**Your objective:**
Change every "password" to "passcode" in the lines from the one holding "## International Banking" through the one holding "- **API design**", inclusive, and reproduce only those lines with nothing else altered.

**Dataset entries:**
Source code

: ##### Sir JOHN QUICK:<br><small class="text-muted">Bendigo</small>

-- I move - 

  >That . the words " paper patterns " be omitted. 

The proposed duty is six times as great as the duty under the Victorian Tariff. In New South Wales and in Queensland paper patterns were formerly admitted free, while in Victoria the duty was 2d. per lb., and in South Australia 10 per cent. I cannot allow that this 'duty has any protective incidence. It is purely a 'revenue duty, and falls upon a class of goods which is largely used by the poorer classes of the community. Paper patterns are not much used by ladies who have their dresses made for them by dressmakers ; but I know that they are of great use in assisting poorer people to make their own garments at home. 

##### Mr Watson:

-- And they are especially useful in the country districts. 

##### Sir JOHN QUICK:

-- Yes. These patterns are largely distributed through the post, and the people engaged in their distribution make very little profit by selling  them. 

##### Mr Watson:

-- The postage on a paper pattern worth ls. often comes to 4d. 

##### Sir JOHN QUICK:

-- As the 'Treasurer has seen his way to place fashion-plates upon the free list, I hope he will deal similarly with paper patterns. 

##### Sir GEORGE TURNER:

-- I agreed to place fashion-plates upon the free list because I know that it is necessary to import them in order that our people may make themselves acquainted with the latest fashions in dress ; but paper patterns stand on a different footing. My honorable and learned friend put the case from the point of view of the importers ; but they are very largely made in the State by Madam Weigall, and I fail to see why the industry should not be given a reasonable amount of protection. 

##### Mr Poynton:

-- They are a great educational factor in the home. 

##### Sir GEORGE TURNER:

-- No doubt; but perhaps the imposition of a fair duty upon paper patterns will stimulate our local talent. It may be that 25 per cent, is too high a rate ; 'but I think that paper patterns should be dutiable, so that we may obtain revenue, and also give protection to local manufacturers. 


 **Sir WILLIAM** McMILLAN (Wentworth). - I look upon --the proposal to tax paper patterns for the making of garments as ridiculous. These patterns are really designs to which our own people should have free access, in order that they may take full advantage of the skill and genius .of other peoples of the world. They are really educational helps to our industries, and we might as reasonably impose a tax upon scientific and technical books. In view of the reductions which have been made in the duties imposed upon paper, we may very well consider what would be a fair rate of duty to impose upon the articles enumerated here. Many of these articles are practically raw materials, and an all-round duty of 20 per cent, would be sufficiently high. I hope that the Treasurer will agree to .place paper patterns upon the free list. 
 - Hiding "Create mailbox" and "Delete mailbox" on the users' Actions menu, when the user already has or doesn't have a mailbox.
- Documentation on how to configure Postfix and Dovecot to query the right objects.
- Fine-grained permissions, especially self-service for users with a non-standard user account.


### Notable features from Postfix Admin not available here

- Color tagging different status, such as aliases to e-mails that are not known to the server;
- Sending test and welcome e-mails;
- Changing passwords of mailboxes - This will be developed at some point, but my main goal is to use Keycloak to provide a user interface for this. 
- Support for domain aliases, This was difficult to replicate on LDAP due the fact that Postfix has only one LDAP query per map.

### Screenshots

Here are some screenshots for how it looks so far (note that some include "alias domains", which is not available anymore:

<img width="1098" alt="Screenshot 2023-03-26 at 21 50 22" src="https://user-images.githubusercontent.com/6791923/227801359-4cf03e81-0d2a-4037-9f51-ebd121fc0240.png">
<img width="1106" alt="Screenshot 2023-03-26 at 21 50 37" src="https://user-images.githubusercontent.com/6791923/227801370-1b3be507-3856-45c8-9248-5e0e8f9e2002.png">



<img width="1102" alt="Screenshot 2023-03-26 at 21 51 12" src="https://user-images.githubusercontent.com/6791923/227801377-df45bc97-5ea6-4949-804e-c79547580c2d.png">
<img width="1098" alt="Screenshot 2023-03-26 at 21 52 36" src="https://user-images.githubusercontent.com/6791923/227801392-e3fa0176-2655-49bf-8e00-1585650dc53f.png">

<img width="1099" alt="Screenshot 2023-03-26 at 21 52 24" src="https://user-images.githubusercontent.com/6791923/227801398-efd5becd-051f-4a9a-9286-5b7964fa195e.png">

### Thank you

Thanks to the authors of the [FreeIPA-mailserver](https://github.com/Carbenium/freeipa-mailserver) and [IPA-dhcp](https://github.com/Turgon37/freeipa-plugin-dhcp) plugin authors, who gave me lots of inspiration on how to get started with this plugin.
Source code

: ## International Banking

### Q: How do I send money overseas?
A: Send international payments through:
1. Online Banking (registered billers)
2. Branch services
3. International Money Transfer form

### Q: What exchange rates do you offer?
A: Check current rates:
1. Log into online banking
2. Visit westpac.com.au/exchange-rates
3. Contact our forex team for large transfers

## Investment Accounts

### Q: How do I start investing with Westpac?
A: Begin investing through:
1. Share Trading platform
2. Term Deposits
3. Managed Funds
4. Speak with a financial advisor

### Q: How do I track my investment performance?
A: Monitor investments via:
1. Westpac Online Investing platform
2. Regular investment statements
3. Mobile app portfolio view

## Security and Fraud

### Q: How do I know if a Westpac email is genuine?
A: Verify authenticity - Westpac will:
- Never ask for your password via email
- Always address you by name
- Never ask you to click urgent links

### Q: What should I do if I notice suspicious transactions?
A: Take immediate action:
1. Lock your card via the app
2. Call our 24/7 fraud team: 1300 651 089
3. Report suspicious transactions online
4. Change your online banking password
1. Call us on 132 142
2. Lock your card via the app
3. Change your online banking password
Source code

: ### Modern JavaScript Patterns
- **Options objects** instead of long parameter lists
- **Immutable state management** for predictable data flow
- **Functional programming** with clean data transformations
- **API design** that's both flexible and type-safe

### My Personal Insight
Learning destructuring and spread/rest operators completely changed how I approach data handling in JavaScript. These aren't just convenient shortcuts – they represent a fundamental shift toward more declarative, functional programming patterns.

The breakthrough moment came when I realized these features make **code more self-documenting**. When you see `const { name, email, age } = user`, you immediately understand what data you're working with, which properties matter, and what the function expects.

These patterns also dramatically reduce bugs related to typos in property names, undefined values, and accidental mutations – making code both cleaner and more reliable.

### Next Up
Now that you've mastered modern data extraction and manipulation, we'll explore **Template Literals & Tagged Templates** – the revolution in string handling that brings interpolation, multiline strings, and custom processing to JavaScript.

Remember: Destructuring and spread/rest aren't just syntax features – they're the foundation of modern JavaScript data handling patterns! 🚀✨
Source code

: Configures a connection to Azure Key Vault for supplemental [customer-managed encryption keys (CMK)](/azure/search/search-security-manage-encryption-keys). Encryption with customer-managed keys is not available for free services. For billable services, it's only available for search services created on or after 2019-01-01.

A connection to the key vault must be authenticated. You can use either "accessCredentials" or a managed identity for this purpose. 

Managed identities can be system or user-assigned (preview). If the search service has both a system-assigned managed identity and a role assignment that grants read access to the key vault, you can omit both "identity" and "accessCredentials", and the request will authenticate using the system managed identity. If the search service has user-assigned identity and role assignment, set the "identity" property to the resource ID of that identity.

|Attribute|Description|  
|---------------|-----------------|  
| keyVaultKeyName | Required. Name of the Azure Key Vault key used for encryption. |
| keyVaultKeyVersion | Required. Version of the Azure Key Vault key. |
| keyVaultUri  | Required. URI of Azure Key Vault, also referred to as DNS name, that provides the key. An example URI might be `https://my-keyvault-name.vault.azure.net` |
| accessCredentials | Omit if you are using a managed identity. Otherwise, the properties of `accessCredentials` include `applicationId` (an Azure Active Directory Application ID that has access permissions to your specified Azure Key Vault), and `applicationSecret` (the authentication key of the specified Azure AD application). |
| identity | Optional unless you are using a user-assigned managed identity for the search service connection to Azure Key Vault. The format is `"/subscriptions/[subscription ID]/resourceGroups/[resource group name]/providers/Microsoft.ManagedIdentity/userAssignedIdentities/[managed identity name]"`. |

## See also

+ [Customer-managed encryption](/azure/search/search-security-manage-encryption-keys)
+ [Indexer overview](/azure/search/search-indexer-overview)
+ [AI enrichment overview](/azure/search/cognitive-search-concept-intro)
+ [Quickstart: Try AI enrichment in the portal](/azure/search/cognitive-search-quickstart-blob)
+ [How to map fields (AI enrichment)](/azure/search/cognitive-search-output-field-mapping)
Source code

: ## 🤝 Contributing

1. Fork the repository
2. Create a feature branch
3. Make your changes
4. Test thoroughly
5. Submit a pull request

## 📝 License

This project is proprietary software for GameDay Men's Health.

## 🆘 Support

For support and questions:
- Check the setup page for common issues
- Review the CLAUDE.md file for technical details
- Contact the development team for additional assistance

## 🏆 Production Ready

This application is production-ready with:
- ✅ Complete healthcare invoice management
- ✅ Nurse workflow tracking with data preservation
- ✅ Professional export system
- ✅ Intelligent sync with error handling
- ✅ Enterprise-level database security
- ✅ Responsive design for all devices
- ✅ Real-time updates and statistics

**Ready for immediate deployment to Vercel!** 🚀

**Finished task:**
: ## International Banking

### Q: How do I send money overseas?
A: Send international payments through:
1. Online Banking (registered billers)
2. Branch services
3. International Money Transfer form

### Q: What exchange rates do you offer?
A: Check current rates:
1. Log into online banking
2. Visit westpac.com.au/exchange-rates
3. Contact our forex team for large transfers

## Investment Accounts

### Q: How do I start investing with Westpac?
A: Begin investing through:
1. Share Trading platform
2. Term Deposits
3. Managed Funds
4. Speak with a financial advisor

### Q: How do I track my investment performance?
A: Monitor investments via:
1. Westpac Online Investing platform
2. Regular investment statements
3. Mobile app portfolio view

## Security and Fraud

### Q: How do I know if a Westpac email is genuine?
A: Verify authenticity - Westpac will:
- Never ask for your passcode via email
- Always address you by name
- Never ask you to click urgent links

### Q: What should I do if I notice suspicious transactions?
A: Take immediate action:
1. Lock your card via the app
2. Call our 24/7 fraud team: 1300 651 089
3. Report suspicious transactions online
4. Change your online banking passcode
1. Call us on 132 142
2. Lock your card via the app
3. Change your online banking passcode
Source code

: ### Modern JavaScript Patterns
- **Options objects** instead of long parameter lists
- **Immutable state management** for predictable data flow
- **Functional programming** with clean data transformations
- **API design** that's both flexible and type-safe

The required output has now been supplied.